**What you will do**
Write out, word for word, the part of the fishing forum thread that opens with the words containing "i've tried deep,shallow,weed" and closes with "would be appreciated.".

**Text passage**
# where's the fish ?



## beach music (Feb 9, 2010)

been fishing the three mile and marking nothing!
been on the east river and caught some trout and rat reds last week but marking nothing now!
a friend of mine went to blackwater around I-10 bridge today and had one run but couldnt mark ant fish. where have they gone? 
i've tried deep,shallow,weed beds,channels,holes,bridges,rivers, everywhere i can think of. any ideas for reds and speck hang-out spots would be appreciated.
where do they go during weather like this ?


----------



## c_stowers (Jan 10, 2012)

I caught one spec today and had 2 other runs in a canal off the sound. Marked the fish in 6-8' of water. It was slow for me as we'll though.


----------



## Softballmasher (Oct 24, 2012)

*Very slow*

Been fishing on base, one red per day for the last three days, 24, 28, 38 inches! Very slow, tides are really low.


----------



## Try'n Hard (Oct 23, 2008)

Same here. Fished mouth of pond creek Thursday afternoon and caught 13 white trout and a few small specks. Went back Friday morning and didn't get one bite! Spotted a couple diver ducks and marked bait but they left quick and no fish were there


----------



## Desert Eagle (Apr 25, 2012)

Try'n Hard,
My last 3 trips near Pond Creek resulted in 40+, 20+, and 1 White Trout. 

Next time out, go up river to about 50' from the south side of the train trussel, 20-30' from the west bank and you'll be on top of a 45-50'+ hole. When current allows, drop a blade or grub straight down and bounce it off the bottom...


----------



## beach music (Feb 9, 2010)

good info desert eagle. i went today also and bagged a few nice reds at three mile. i kept a 24" and a 26" but caught 10 in all, then i ran out big shrimp and they wanted nothing but big live shrimp. i fished on the gulf breeze side of the main channel going under the bridge, one section over from the main channel. the link im posting below is the only one that i have found to be accurate and when the link says the fish bite, they do. hope this helps..

http://www.tides4fishing.com/us/florida-west-coast/pensacola

will post pics if i can ever figure out how,lol


----------



## Rockntroll (Oct 2, 2007)

Me and a buddy caught 11 4-5 lb Specks in less than 30 min early this morning deep in a bayou on Choctawhatchee bay. All caught on top water plug and Catch 2000. If fishing East river may need to go farther up the river


----------



## Try'n Hard (Oct 23, 2008)

Desert Eagle said:


> Try'n Hard, My last 3 trips near Pond Creek resulted in 40+, 20+, and 1 White Trout. Next time out, go up river to about 50' from the south side of the train trussel, 20-30' from the west bank and you'll be on top of a 45-50'+ hole. When current allows, drop a blade or grub straight down and bounce it off the bottom...


THANKS!! 
They were at the mouth of pond creek Thurs afternoon but disappeared fri morning. Was really looking for stripers but without bait on top I had no hope! May drop the hobie in at the boardwalk and give that spot a try!

Sent from my iPhone using Forum Runner


----------



## beach music (Feb 9, 2010)

**Records contained in a dataset**

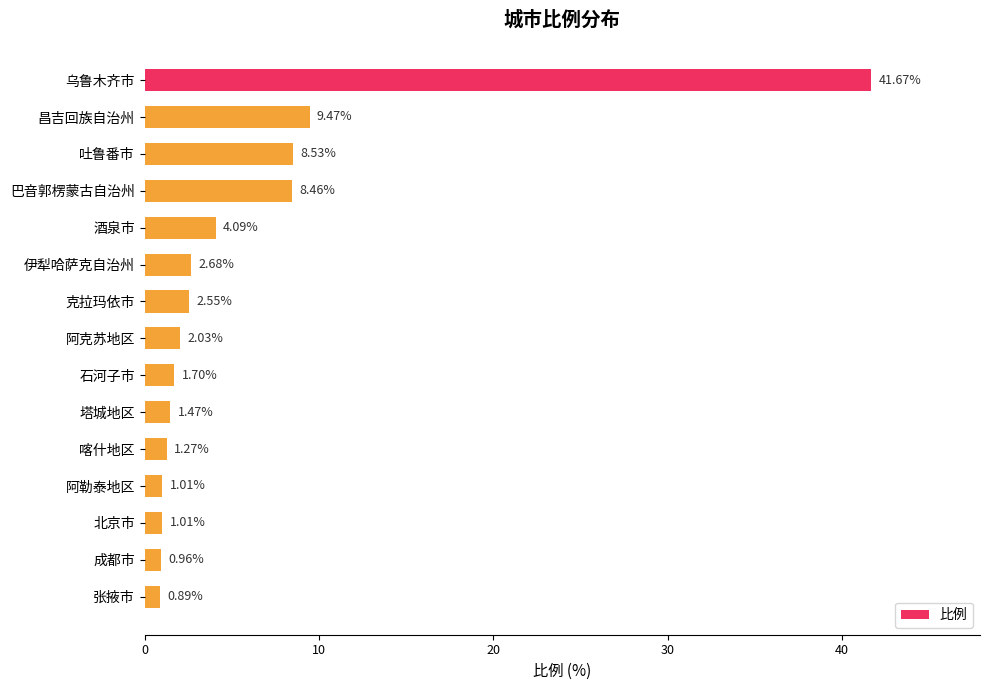

What is the difference between the maximum and minimum values?

40.8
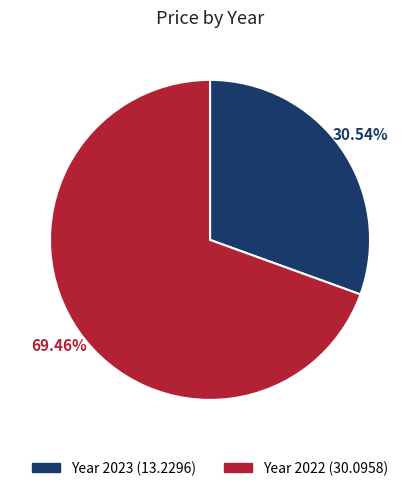

Does any single category account for the majority?

Yes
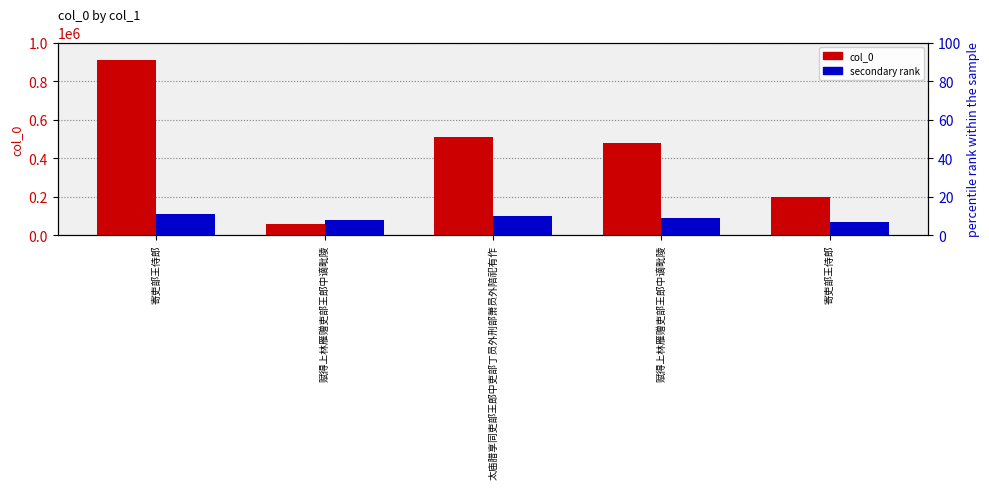

Reading left to right, what are all the values shown in this chart?

col_0: 寄吏部王侍郎=906878	赋得上林雁赠吏部王郎中谪毗陵=60522	太庙腊享同吏部王郎中吏部丁员外刑部萧员外陪祀有作=507792	赋得上林雁赠吏部王郎中谪毗陵=476142	寄吏部王侍郎=198176
secondary rank: 寄吏部王侍郎=11	赋得上林雁赠吏部王郎中谪毗陵=8	太庙腊享同吏部王郎中吏部丁员外刑部萧员外陪祀有作=10	赋得上林雁赠吏部王郎中谪毗陵=9	寄吏部王侍郎=7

**Answer space**
i've tried deep,shallow,weed beds,channels,holes,bridges,rivers, everywhere i can think of. any ideas for reds and speck hang-out spots would be appreciated.